(WORK INSTRUCTIONS)
Count the lines in the records below that contain the string "Gavino", treating uppercase and lowercase as different. Reply with the number only.

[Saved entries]
=== Section Start ===

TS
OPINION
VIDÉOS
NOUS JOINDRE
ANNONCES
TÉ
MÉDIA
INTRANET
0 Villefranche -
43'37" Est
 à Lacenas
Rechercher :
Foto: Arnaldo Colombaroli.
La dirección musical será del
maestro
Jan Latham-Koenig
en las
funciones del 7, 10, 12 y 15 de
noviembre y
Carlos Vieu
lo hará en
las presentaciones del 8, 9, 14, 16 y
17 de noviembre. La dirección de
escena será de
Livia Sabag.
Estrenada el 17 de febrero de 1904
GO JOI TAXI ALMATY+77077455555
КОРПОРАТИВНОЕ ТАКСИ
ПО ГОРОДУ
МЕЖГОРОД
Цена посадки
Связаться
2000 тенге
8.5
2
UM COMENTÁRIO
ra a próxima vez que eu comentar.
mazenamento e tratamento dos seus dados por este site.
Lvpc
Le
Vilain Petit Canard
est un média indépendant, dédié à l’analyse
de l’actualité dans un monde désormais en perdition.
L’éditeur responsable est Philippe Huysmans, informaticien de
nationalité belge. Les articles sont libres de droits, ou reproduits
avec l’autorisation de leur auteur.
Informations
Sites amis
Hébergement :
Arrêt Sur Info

=== Section End ===
=== Section Start ===

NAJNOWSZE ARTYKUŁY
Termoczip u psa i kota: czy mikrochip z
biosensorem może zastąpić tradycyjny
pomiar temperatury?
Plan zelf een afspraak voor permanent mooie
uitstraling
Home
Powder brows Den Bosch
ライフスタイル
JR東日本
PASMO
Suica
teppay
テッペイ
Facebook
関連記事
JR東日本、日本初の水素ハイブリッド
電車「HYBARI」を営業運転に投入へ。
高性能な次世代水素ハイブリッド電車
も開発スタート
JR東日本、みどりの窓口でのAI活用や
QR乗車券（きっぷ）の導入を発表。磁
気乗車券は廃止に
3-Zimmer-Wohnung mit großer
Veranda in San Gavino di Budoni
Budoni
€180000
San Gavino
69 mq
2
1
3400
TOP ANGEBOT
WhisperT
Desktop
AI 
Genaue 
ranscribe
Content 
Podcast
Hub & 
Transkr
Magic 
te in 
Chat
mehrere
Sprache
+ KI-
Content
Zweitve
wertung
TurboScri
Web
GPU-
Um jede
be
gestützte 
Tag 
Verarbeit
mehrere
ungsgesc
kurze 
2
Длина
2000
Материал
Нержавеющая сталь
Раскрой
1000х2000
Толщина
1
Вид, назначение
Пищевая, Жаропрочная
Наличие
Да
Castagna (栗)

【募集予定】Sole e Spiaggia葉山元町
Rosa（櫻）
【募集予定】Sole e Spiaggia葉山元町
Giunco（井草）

=== Section End ===

(TASK ANSWER)
2